RansomHub, a known ransomware operator, has recently escalated its methods by deploying a sophisticated malware aimed at disabling Endpoint Detection and Response (EDR) security solutions. This new threat, identified by Sophos security researchers and named EDRKillShifter, leverages the Bring Your Own Vulnerable Driver (BYOVD) technique to exploit legitimate but vulnerable drivers, thereby compromising the security of targeted systems.
The Rise of EDRKillShifter
EDRKillShifter first came to light during a ransomware investigation in May 2024. The malware operates by deploying a legitimate but outdated driver on compromised devices, allowing attackers to gain elevated privileges, deactivate security defences, and ultimately seize control of the system.

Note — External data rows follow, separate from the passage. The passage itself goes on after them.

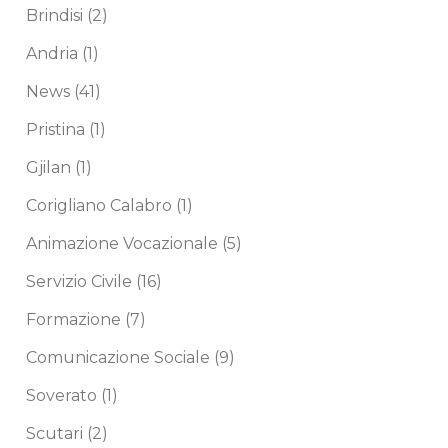
Brindisi
(2)
Andria
(1)
News
(41)
Pristina
(1)
Gjilan
(1)
Corigliano Calabro
(1)
Animazione Vocazionale
(5)
Servizio Civile
(16)
Formazione
(7)
Comunicazione Sociale
(9)
Soverato
(1)
Scutari
(2)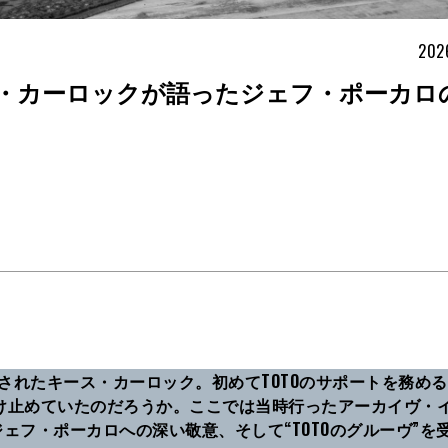
202
ス・カーロックが語ったジェフ・ポーカロ
発表されたキース・カーロック。初めてTOTOのサポートを務め
受け止めていたのだろうか。ここでは当時行ったアーカイヴ・
ェフ・ポーカロへの深い敬意、そして“TOTOのグルーヴ”を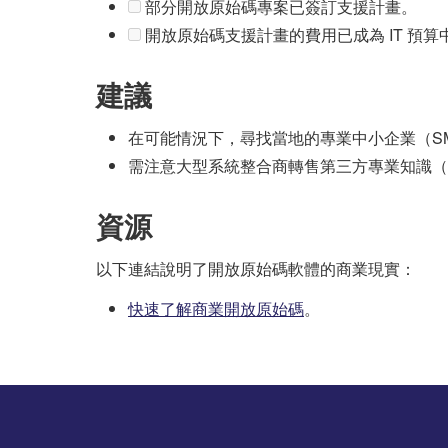
部分開放原始碼專案已簽訂支援計畫。
開放原始碼支援計畫的費用已成為 IT 預
建議
在可能情況下，尋找當地的專業中小企業（SM
需注意大型系統整合商轉售第三方專業知識（例
資源
以下連結說明了開放原始碼軟體的商業現實：
快速了解商業開放原始碼
。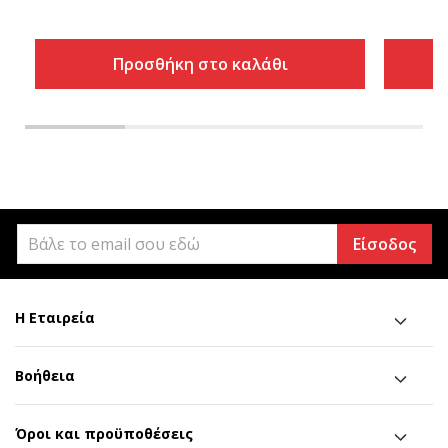
Προσθήκη στο καλάθι
Είσοδος
Η Εταιρεία
Βοήθεια
Όροι και προϋποθέσεις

This technique is not isolated to RansomHub alone; it has become increasingly popular among a wide range of threat actors, from financially motivated ransomware groups to nation-state hackers.
Sophos researchers, who identified EDRKillShifter during their investigation, have noted its deployment in attempts to terminate Sophos' own protection mechanisms. However, these attempts were unsuccessful due to the activation of Sophos’ CryptoGuard feature, which thwarted the execution of the ransomware payload.
Technical Details and Discovery
Further analysis by Sophos revealed two distinct samples of EDRKillShifter, each leveraging different vulnerable drivers. One sample exploits a driver known as RentDrv2, while the other targets a driver called ThreatFireMonitor, part of an outdated system-monitoring package. Both of these exploits are based on proof-of-concept code available on GitHub, indicating that the malware's authors have adapted and enhanced these publicly available resources for their malicious purposes.
EDRKillShifter is capable of delivering various driver payloads depending on the attackers’ objectives. Notably, the malware’s language settings suggest that it was compiled on a machine using Russian localisation, hinting at the possible origin of its developers.
The malware’s execution process is methodical, involving several stages. Initially, the attacker runs the EDRKillShifter binary with a specific password, which decrypts and executes an embedded resource named BIN directly in memory. This code then unpacks and deploys the final payload, which introduces and exploits a vulnerable, legitimate driver to escalate privileges and neutralise active EDR processes.
Continuous Threat to Security Systems
Once the malicious driver is loaded, EDRKillShifter enters a relentless cycle, systematically scanning and terminating processes associated with security solutions that appear in a hardcoded target list. Sophos researcher Andreas Klopsch highlighted that the malware relies on exploiting legitimate drivers, further complicating detection and mitigation efforts.
The development of EDRKillShifter mirrors previous threats, such as AuKill, another EDR-disabling malware discovered last year. AuKill was used in ransomware attacks by groups like Medusa Locker and LockBit and similarly exploited a vulnerable Process Explorer driver. These tactics reflect an evolving trend where cybercriminals adapt and repurpose existing tools to bypass modern security measures.
Defensive Measures and Recommendations
In response to this emerging threat, Sophos advises organisations to implement several key defensive strategies:
• Enable Tamper Protection: Ensuring that endpoint security products are protected from unauthorised changes is critical in preventing malware like EDRKillShifter from disabling these defences.
• Maintain Separation of Privileges: Reducing the overlap between user and administrator privileges can significantly limit an attacker’s ability to load vulnerable drivers.
• Keep Systems Updated: Regularly updating systems and software ensures that vulnerable drivers are de-certified by Microsoft, reducing the risk of exploitation.
As cyber threats continue to evolve, staying vigilant and proactive is essential in safeguarding against sophisticated attacks like those facilitated by EDRKillShifter. By adhering to best practices and maintaining robust security protocols, organisations can better protect themselves from these increasingly complex forms of ransomware.